### Extract to read:
== Segment start ==

Generates custom, high-resolution corner plots (scatterplot matrices) from MCMC chains. In the context of free parameters used in these MCMC scripts, column densities ($N_{col}$) are typically rendered in scientific notation using the format $(\text{median} \pm _{\text{lower uncertainty}}^{\text{upper uncertainty}}) \times 10^{\text{exponent}}$, while other parameters like $\text{Source Size}$, $T_{ex}$, $v_{\text{LSR}}$, and $\Delta V$ are displayed in regular number formatting. Includes an optional parameter to generate trace plots.

The main function resides in the `spectral_simulator/functions`, and is called in `MCMC_inference`, but can also be customized here on chain data for specific analysis.

== Segment end ==

### What to do:
Please repeat the corner-plot description above in its entirety, word for word. The records that come next are separate material, unrelated to the text above.

### Entries provided:
== Segment start ==

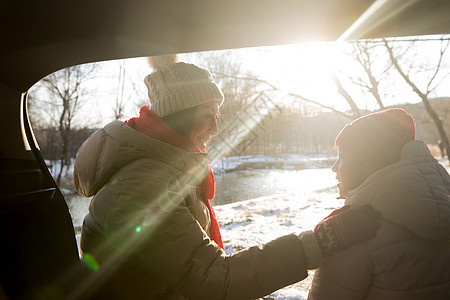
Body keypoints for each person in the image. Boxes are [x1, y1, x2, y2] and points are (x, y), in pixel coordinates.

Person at [74, 55, 380, 299]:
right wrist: (318, 244)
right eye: (208, 115)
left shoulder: (162, 169)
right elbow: (214, 279)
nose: (215, 129)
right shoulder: (142, 184)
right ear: (179, 114)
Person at [309, 108, 450, 299]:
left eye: (342, 157)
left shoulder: (351, 232)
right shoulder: (442, 216)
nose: (334, 168)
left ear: (367, 163)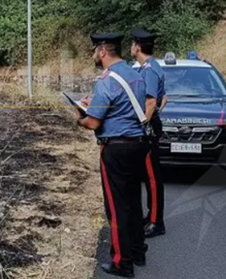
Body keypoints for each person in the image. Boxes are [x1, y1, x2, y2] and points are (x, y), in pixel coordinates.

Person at [75, 33, 149, 278]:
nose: (94, 55)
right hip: (138, 144)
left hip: (116, 148)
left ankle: (121, 262)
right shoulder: (135, 75)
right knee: (133, 202)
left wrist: (80, 116)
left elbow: (94, 122)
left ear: (103, 51)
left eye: (95, 50)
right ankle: (138, 251)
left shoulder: (106, 81)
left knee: (116, 207)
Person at [131, 28, 168, 238]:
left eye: (132, 44)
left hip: (149, 128)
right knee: (148, 176)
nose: (131, 47)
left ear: (137, 47)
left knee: (152, 177)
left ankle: (156, 222)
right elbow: (164, 98)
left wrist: (142, 124)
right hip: (150, 125)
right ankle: (151, 216)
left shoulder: (150, 70)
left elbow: (152, 101)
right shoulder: (147, 67)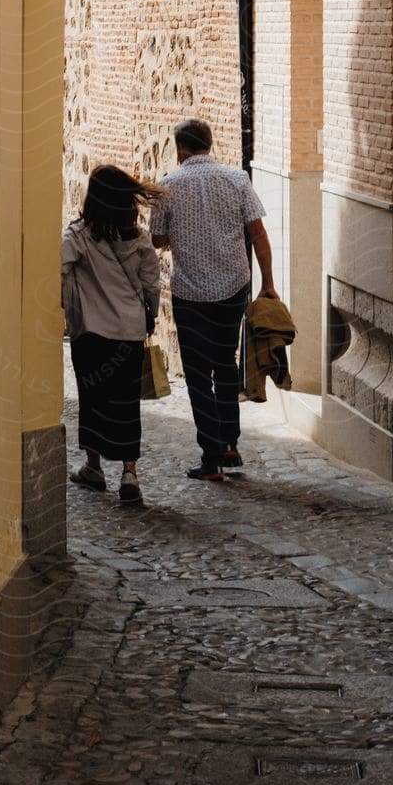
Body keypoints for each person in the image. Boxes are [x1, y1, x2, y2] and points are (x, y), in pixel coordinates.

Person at [151, 117, 276, 481]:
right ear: (209, 144)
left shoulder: (168, 186)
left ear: (180, 150)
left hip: (191, 294)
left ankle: (211, 457)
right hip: (233, 289)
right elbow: (258, 233)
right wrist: (267, 282)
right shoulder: (238, 180)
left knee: (196, 375)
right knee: (226, 364)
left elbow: (157, 241)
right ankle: (230, 444)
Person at [62, 165, 161, 505]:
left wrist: (68, 302)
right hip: (129, 332)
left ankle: (93, 467)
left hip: (90, 331)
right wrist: (151, 313)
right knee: (125, 402)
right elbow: (151, 282)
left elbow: (58, 267)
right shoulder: (139, 238)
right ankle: (129, 473)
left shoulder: (78, 236)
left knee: (93, 400)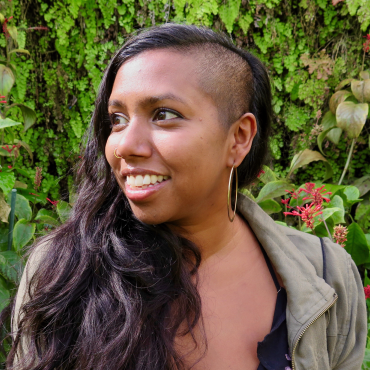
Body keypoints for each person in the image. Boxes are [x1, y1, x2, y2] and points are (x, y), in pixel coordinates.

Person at [9, 24, 366, 370]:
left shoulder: (327, 275)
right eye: (117, 119)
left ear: (239, 138)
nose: (125, 146)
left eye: (163, 115)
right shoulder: (61, 271)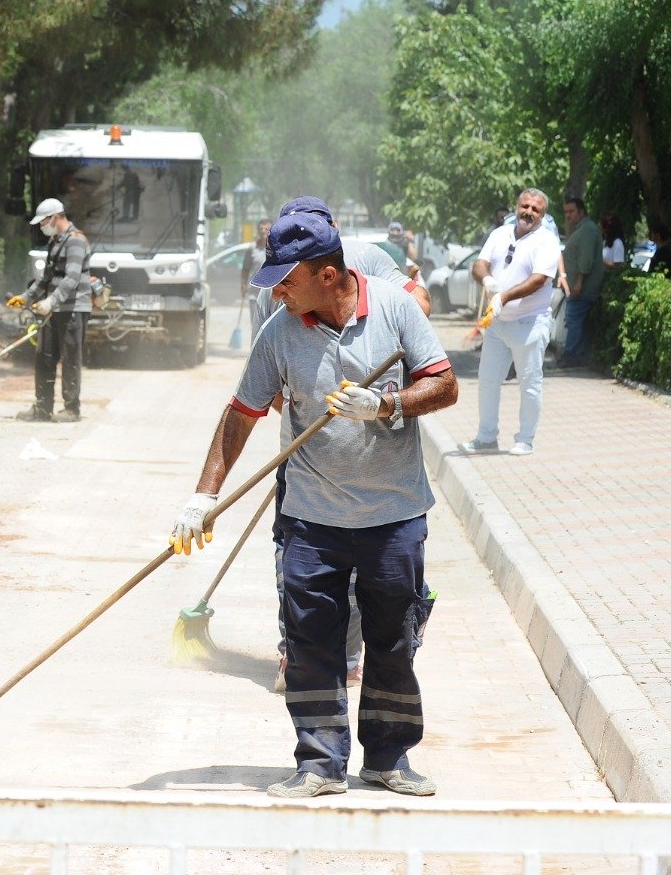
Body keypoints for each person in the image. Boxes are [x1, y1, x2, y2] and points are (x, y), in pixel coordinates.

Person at [172, 209, 457, 799]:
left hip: (394, 514)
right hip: (309, 518)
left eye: (287, 278)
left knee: (392, 640)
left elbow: (444, 384)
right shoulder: (281, 329)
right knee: (309, 644)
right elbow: (242, 412)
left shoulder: (395, 307)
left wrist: (386, 406)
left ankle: (388, 758)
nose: (277, 290)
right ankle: (321, 764)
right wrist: (204, 494)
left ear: (328, 275)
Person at [248, 198, 432, 691]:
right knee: (294, 559)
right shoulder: (284, 292)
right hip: (305, 457)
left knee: (381, 609)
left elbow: (424, 315)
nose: (279, 292)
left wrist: (385, 401)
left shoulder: (369, 261)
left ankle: (353, 660)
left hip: (386, 490)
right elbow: (254, 394)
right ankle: (299, 651)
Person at [461, 188, 562, 456]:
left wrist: (503, 296)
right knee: (488, 381)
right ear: (517, 206)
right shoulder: (499, 234)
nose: (528, 212)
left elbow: (539, 279)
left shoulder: (546, 241)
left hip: (529, 324)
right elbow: (479, 264)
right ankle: (486, 438)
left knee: (529, 383)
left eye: (535, 209)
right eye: (525, 206)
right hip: (497, 325)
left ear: (542, 214)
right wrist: (488, 281)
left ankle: (525, 439)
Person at [7, 198, 91, 422]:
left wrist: (50, 302)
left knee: (70, 358)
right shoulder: (56, 241)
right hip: (53, 309)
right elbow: (46, 278)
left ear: (55, 217)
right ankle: (43, 408)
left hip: (73, 308)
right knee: (44, 356)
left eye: (44, 221)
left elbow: (71, 279)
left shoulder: (76, 241)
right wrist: (25, 298)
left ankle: (72, 409)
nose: (42, 226)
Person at [559, 196, 604, 366]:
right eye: (566, 212)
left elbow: (585, 260)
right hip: (578, 287)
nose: (568, 215)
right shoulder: (582, 229)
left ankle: (571, 356)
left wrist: (578, 282)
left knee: (574, 321)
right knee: (579, 322)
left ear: (581, 211)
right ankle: (580, 356)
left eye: (571, 211)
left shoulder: (587, 230)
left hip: (582, 288)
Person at [242, 218, 271, 298]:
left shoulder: (275, 248)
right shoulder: (252, 248)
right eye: (261, 229)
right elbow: (245, 269)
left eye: (266, 229)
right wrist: (244, 285)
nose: (263, 231)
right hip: (254, 291)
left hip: (270, 291)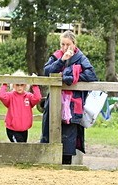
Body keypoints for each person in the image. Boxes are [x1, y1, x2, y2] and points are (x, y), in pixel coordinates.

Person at [41, 31, 97, 165]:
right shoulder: (56, 56)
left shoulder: (81, 57)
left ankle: (66, 164)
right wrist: (62, 61)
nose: (65, 47)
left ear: (74, 44)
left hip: (73, 104)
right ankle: (50, 162)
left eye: (68, 44)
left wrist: (71, 77)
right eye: (63, 44)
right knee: (50, 129)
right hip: (55, 101)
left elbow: (91, 75)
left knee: (69, 134)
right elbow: (47, 72)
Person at [0, 73, 41, 143]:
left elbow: (37, 98)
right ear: (13, 85)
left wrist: (35, 84)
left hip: (24, 129)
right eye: (17, 85)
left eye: (22, 85)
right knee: (19, 147)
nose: (19, 87)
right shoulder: (10, 96)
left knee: (22, 149)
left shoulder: (28, 96)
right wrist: (4, 83)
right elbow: (1, 96)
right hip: (12, 129)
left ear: (25, 85)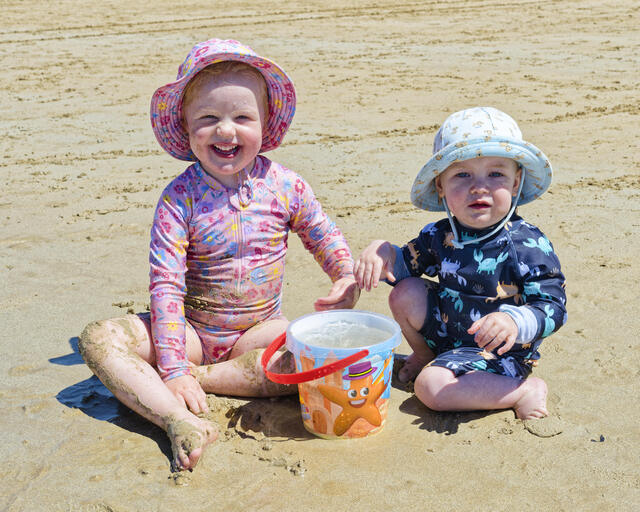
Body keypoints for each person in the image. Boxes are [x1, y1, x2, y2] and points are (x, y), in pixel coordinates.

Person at [78, 38, 359, 471]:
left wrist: (344, 274)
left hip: (259, 331)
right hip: (190, 331)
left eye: (242, 117)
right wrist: (173, 366)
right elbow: (166, 286)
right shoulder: (179, 199)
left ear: (265, 123)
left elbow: (322, 234)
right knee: (98, 338)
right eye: (208, 119)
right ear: (186, 128)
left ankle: (206, 380)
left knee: (318, 355)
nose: (226, 131)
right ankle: (177, 419)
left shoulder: (286, 186)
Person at [354, 107, 566, 420]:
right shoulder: (439, 234)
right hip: (448, 331)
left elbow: (553, 306)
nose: (479, 187)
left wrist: (515, 322)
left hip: (499, 351)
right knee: (405, 292)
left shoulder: (526, 244)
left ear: (516, 182)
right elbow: (404, 267)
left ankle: (523, 390)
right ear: (440, 186)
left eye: (496, 174)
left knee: (430, 387)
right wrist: (381, 251)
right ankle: (426, 355)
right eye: (462, 175)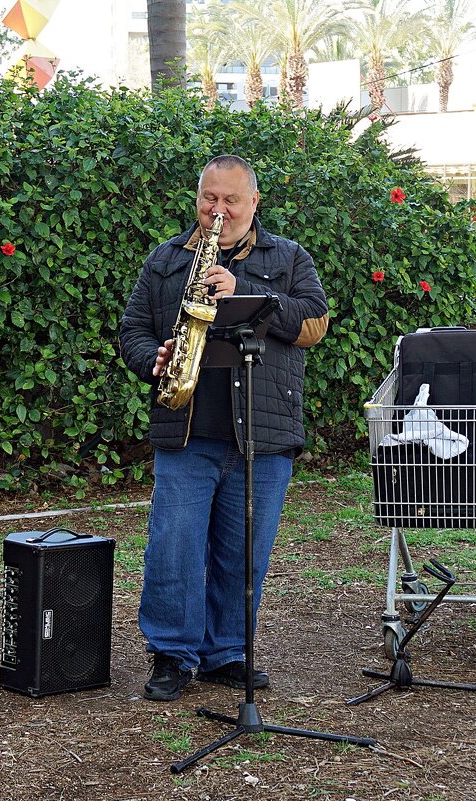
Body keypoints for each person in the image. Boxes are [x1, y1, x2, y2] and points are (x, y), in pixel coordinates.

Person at [119, 155, 329, 702]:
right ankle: (172, 653)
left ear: (254, 202)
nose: (219, 210)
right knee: (173, 547)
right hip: (186, 426)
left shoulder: (287, 258)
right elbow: (133, 329)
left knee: (245, 552)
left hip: (262, 433)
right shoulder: (166, 259)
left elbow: (314, 324)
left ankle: (228, 652)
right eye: (209, 198)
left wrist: (244, 289)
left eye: (231, 200)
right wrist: (154, 359)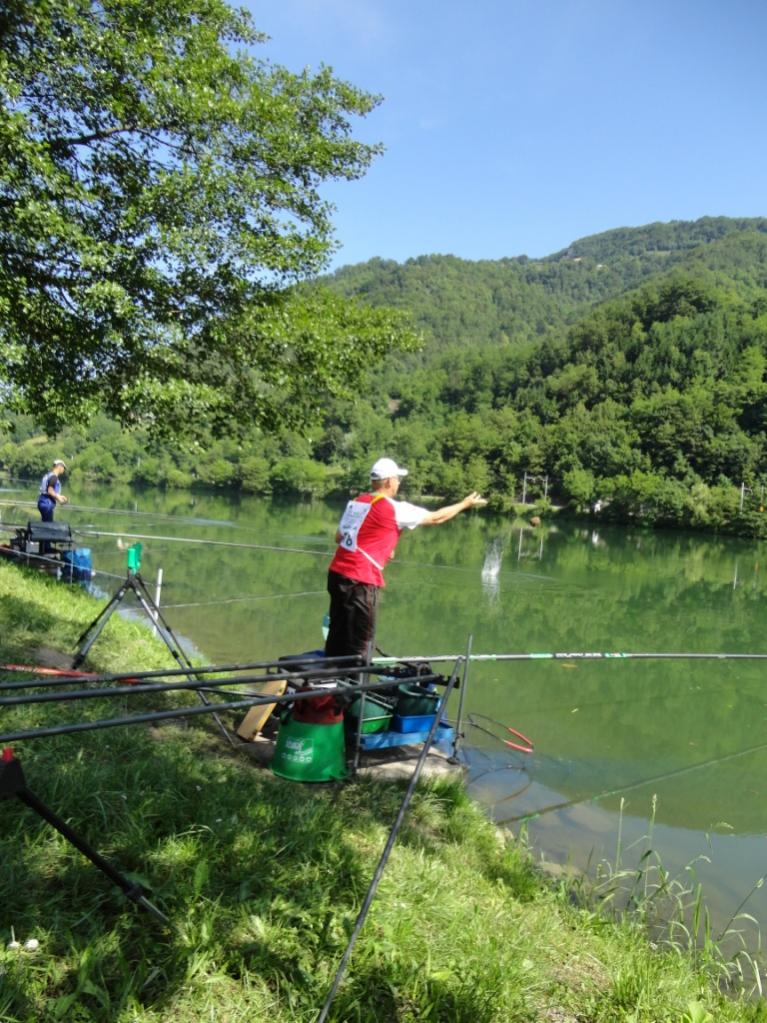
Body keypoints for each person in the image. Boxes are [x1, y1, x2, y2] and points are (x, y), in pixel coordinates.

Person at [325, 457, 488, 662]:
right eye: (397, 479)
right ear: (388, 482)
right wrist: (465, 504)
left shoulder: (357, 502)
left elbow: (339, 537)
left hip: (337, 574)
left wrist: (381, 547)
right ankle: (354, 681)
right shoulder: (395, 508)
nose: (399, 483)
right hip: (361, 581)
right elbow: (437, 518)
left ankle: (328, 676)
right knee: (360, 642)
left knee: (338, 632)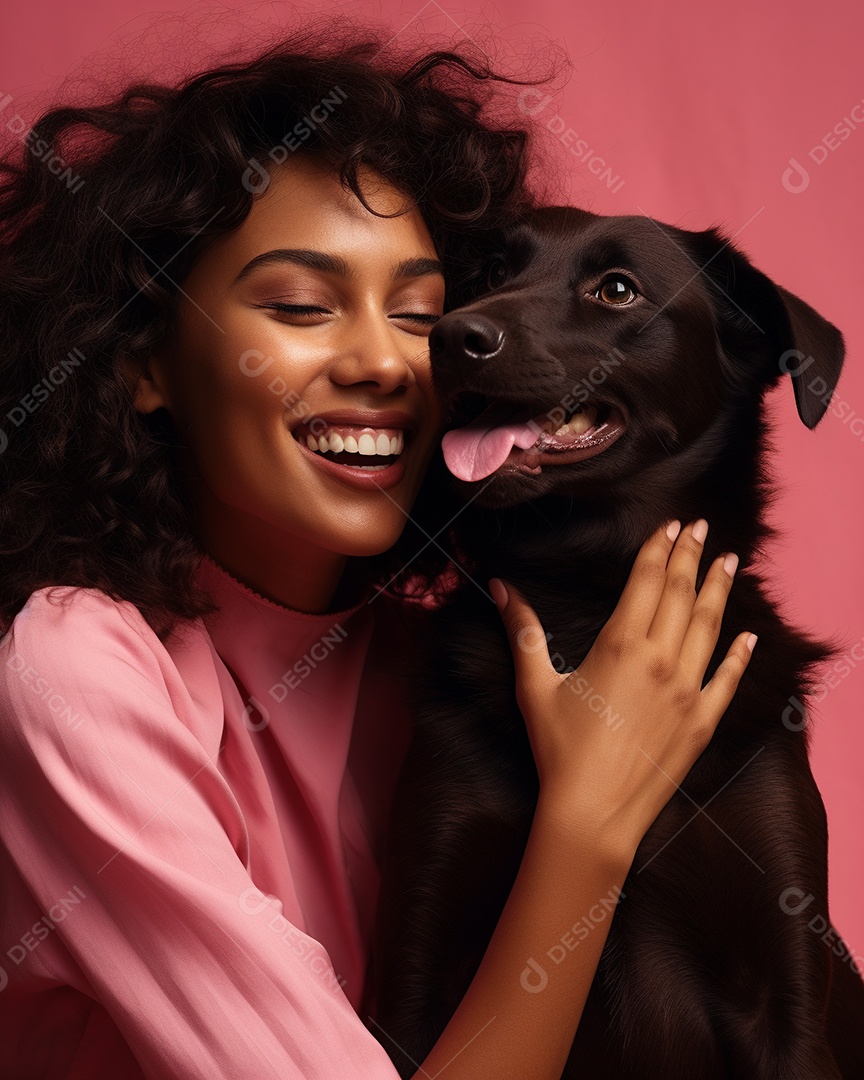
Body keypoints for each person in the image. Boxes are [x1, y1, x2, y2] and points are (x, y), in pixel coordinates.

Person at [0, 24, 756, 1080]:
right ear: (144, 363)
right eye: (302, 307)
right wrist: (588, 829)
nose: (385, 364)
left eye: (424, 317)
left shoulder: (453, 668)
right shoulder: (76, 673)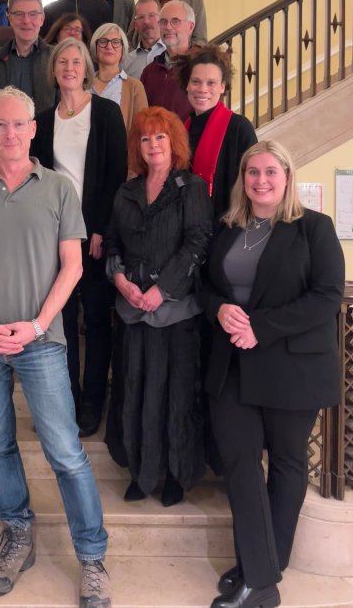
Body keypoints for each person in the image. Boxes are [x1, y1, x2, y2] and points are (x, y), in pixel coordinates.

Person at [0, 86, 111, 607]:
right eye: (0, 125)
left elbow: (74, 266)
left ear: (33, 129)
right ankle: (18, 532)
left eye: (19, 124)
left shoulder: (60, 188)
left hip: (41, 342)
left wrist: (37, 325)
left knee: (65, 451)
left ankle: (91, 556)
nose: (10, 133)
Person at [201, 140, 344, 608]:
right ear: (243, 179)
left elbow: (326, 297)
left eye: (270, 172)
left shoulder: (314, 228)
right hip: (233, 367)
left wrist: (258, 327)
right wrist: (220, 309)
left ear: (287, 177)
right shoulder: (227, 229)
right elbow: (205, 288)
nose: (261, 181)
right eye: (252, 172)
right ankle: (260, 573)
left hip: (291, 366)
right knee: (241, 464)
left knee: (286, 465)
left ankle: (262, 572)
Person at [104, 107, 212, 505]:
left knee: (175, 394)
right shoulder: (126, 191)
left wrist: (162, 289)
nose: (152, 145)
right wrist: (120, 280)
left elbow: (198, 242)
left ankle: (174, 476)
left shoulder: (192, 187)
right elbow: (113, 241)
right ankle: (141, 472)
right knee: (134, 390)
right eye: (145, 138)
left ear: (174, 143)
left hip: (176, 312)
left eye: (160, 137)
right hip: (131, 310)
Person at [32, 39, 127, 436]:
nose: (69, 67)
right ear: (53, 70)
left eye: (76, 61)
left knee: (98, 321)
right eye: (62, 62)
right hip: (54, 236)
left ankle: (92, 402)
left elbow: (116, 174)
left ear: (86, 69)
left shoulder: (105, 112)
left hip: (94, 235)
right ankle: (65, 398)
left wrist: (100, 227)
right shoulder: (43, 119)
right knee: (61, 321)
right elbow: (36, 178)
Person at [179, 45, 257, 218]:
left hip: (227, 228)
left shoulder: (239, 128)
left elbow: (252, 185)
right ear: (187, 85)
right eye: (196, 81)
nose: (202, 89)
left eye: (211, 83)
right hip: (188, 229)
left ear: (223, 87)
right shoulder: (182, 129)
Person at [0, 0, 54, 115]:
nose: (26, 21)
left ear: (42, 18)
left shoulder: (56, 58)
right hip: (2, 133)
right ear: (9, 18)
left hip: (46, 133)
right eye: (19, 14)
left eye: (33, 14)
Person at [140, 0, 196, 120]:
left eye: (175, 21)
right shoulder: (149, 71)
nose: (168, 27)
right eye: (163, 22)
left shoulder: (201, 67)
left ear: (190, 27)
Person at [89, 22, 148, 134]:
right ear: (95, 47)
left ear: (123, 49)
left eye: (115, 42)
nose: (109, 46)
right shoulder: (83, 85)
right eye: (103, 41)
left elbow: (142, 130)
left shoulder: (135, 87)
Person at [122, 0, 165, 79]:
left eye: (151, 15)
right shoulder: (126, 62)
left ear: (161, 19)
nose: (146, 21)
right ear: (135, 25)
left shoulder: (173, 57)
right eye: (141, 17)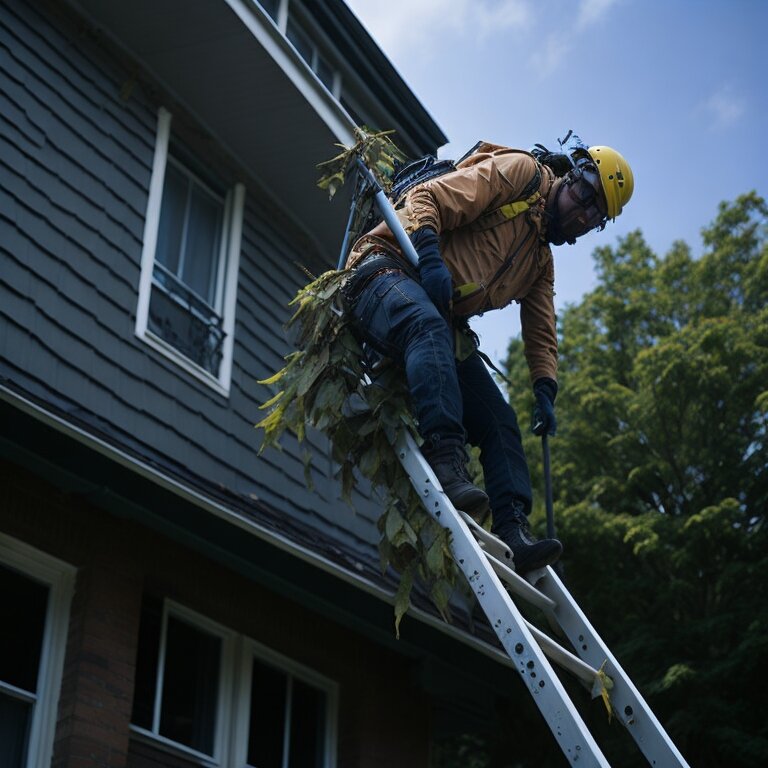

== Segment end ==

### Reply to the exercise:
Generates custom, high-resolution corner plots (scatterplot matrices) from MCMC chains. In the context of free parameters used in these MCMC scripts, column densities ($N_{col}$) are typically rendered in scientific notation using the format $(\text{median} \pm _{\text{lower uncertainty}}^{\text{upper uncertainty}}) \times 10^{\text{exponent}}$, while other parameters like $\text{Source Size}$, $T_{ex}$, $v_{\text{LSR}}$, and $\Delta V$ are displayed in regular number formatting. Includes an optional parameter to generate trace plots.

The main function resides in the `spectral_simulator/functions`, and is called in `MCMC_inference`, but can also be customized here on chain data for specific analysis.